— The data —

----

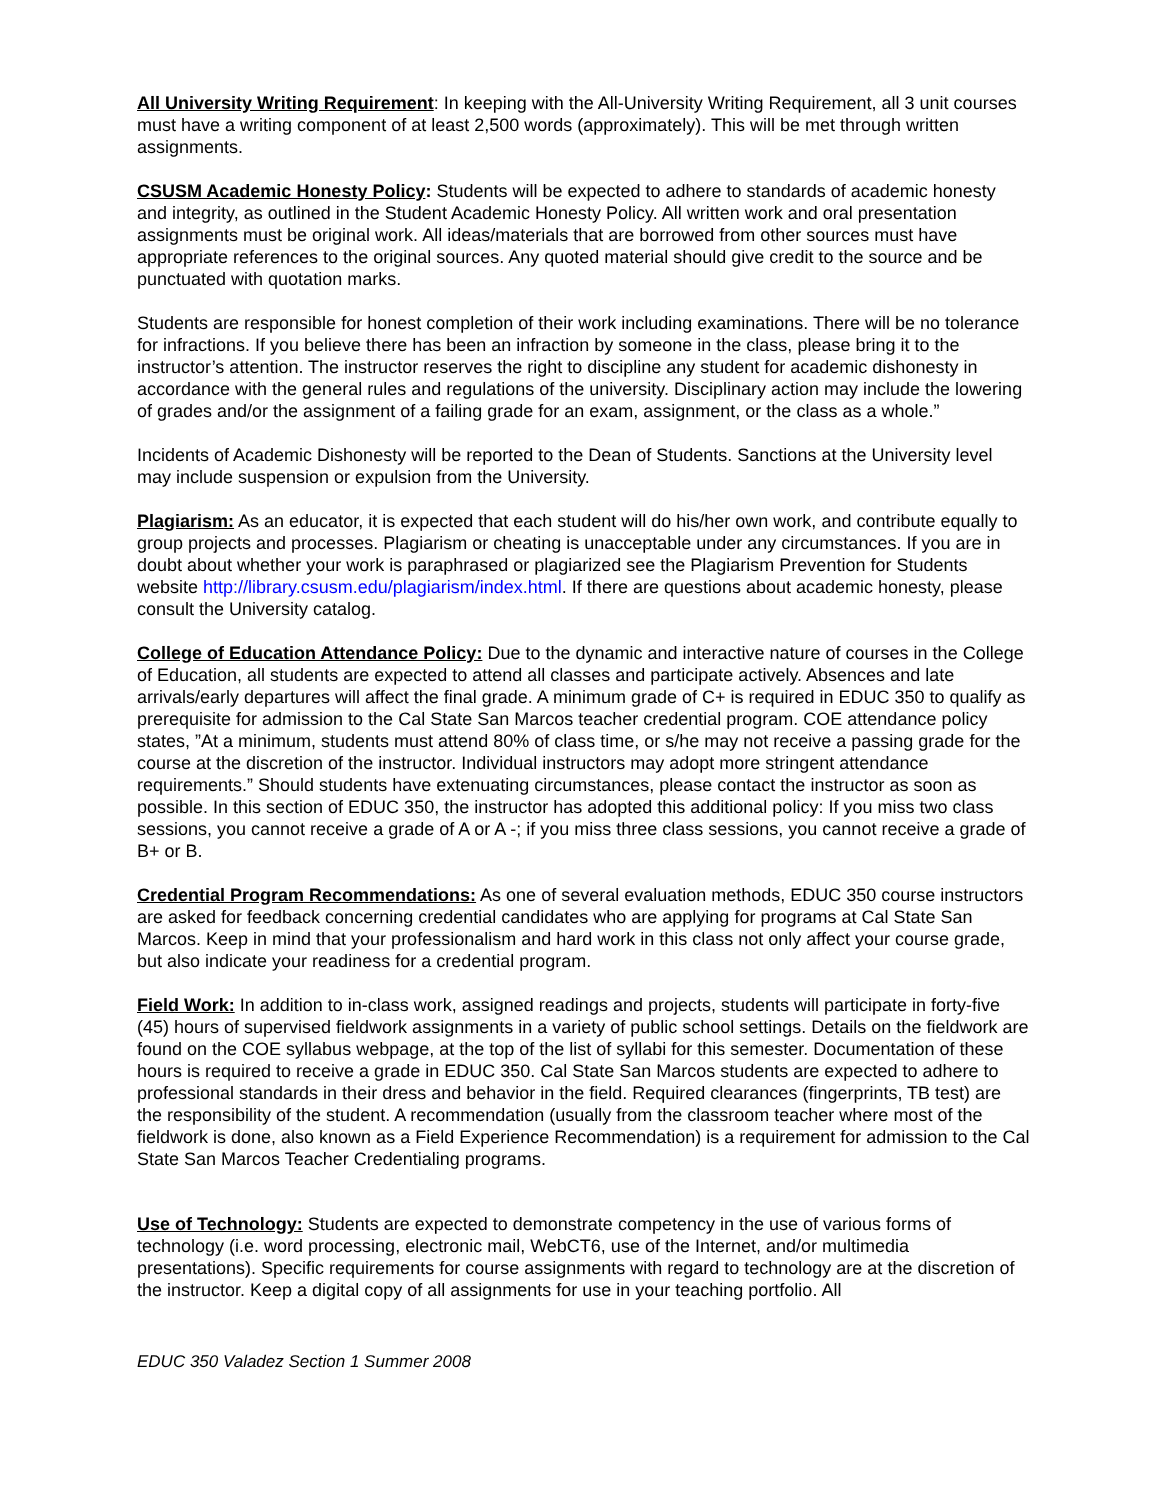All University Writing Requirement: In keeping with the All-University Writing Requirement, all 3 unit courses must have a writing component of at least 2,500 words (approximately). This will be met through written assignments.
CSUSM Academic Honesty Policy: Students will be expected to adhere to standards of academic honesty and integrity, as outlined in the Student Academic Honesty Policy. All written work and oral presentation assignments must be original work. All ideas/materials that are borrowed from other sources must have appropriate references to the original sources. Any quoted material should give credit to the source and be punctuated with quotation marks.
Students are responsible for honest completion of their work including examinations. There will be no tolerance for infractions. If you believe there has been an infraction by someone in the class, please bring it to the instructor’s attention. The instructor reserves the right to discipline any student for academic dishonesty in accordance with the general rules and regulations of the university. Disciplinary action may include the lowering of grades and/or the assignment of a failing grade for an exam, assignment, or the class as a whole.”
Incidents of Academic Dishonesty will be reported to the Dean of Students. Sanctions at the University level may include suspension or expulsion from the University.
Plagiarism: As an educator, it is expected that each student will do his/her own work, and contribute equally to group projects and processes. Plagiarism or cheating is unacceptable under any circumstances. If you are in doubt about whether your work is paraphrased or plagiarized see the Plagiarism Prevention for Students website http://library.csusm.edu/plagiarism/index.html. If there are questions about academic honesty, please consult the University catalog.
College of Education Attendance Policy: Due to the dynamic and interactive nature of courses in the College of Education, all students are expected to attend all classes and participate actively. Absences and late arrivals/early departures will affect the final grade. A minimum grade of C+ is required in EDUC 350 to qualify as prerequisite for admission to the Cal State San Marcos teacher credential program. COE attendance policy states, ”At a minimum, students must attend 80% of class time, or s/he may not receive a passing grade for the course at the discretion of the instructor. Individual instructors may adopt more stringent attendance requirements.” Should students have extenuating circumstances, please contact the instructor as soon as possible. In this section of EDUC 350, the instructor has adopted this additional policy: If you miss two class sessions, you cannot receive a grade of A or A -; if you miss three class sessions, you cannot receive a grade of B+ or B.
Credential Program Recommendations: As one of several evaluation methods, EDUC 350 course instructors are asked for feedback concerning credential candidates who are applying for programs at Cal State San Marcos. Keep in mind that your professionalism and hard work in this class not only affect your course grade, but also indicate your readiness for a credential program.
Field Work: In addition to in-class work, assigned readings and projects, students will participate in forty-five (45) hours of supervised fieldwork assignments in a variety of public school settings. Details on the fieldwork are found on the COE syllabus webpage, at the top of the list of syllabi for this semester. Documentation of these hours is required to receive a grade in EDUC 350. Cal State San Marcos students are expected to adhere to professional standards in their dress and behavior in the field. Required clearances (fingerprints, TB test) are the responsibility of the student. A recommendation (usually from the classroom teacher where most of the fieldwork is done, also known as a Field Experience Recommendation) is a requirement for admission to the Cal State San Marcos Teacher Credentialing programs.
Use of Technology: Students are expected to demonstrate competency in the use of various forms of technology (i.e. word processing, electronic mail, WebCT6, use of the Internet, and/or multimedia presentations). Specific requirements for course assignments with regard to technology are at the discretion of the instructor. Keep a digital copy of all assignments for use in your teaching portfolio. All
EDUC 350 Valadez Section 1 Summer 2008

----

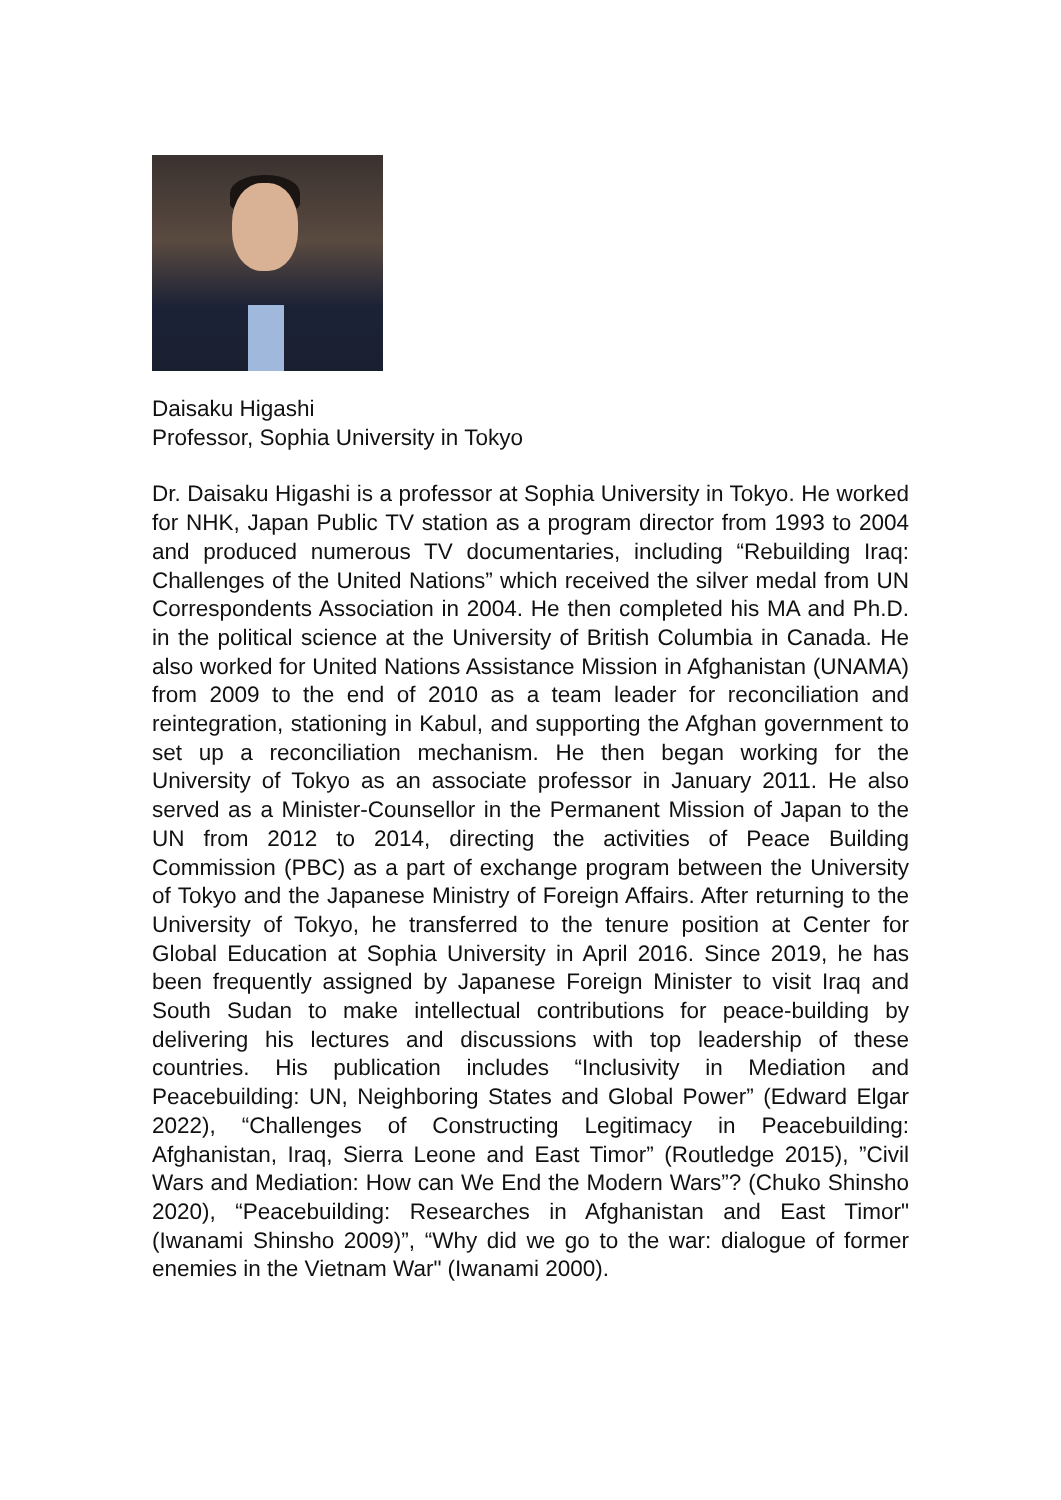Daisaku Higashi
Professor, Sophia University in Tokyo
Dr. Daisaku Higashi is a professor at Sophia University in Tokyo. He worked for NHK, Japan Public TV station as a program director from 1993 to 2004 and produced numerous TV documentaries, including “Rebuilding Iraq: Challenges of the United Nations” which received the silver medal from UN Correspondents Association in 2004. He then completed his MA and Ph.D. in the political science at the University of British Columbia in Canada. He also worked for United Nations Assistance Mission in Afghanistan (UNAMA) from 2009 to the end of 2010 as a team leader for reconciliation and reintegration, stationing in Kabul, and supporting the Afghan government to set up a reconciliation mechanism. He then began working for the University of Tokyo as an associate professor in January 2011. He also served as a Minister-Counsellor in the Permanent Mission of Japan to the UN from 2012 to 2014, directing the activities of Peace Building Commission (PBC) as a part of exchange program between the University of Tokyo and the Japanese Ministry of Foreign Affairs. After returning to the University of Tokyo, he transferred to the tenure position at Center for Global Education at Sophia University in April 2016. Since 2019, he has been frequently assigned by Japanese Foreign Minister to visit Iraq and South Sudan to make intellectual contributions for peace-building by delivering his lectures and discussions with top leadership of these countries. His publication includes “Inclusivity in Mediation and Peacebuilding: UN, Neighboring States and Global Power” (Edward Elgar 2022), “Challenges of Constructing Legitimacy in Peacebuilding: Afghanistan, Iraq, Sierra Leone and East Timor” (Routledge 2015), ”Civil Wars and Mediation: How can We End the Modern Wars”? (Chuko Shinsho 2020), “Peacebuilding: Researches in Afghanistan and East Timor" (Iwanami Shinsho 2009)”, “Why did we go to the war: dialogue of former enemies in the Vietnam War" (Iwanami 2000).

----

— Your task —
Of all the entries above, output exactly the lines between the one holding "Field Work: In" and the one holding "EDUC 350 Valadez Section 1 Summer 2008", inclusive.

— Result below —
Field Work: In addition to in-class work, assigned readings and projects, students will participate in forty-five (45) hours of supervised fieldwork assignments in a variety of public school settings. Details on the fieldwork are found on the COE syllabus webpage, at the top of the list of syllabi for this semester. Documentation of these hours is required to receive a grade in EDUC 350. Cal State San Marcos students are expected to adhere to professional standards in their dress and behavior in the field. Required clearances (fingerprints, TB test) are the responsibility of the student. A recommendation (usually from the classroom teacher where most of the fieldwork is done, also known as a Field Experience Recommendation) is a requirement for admission to the Cal State San Marcos Teacher Credentialing programs.
Use of Technology: Students are expected to demonstrate competency in the use of various forms of technology (i.e. word processing, electronic mail, WebCT6, use of the Internet, and/or multimedia presentations). Specific requirements for course assignments with regard to technology are at the discretion of the instructor. Keep a digital copy of all assignments for use in your teaching portfolio. All
EDUC 350 Valadez Section 1 Summer 2008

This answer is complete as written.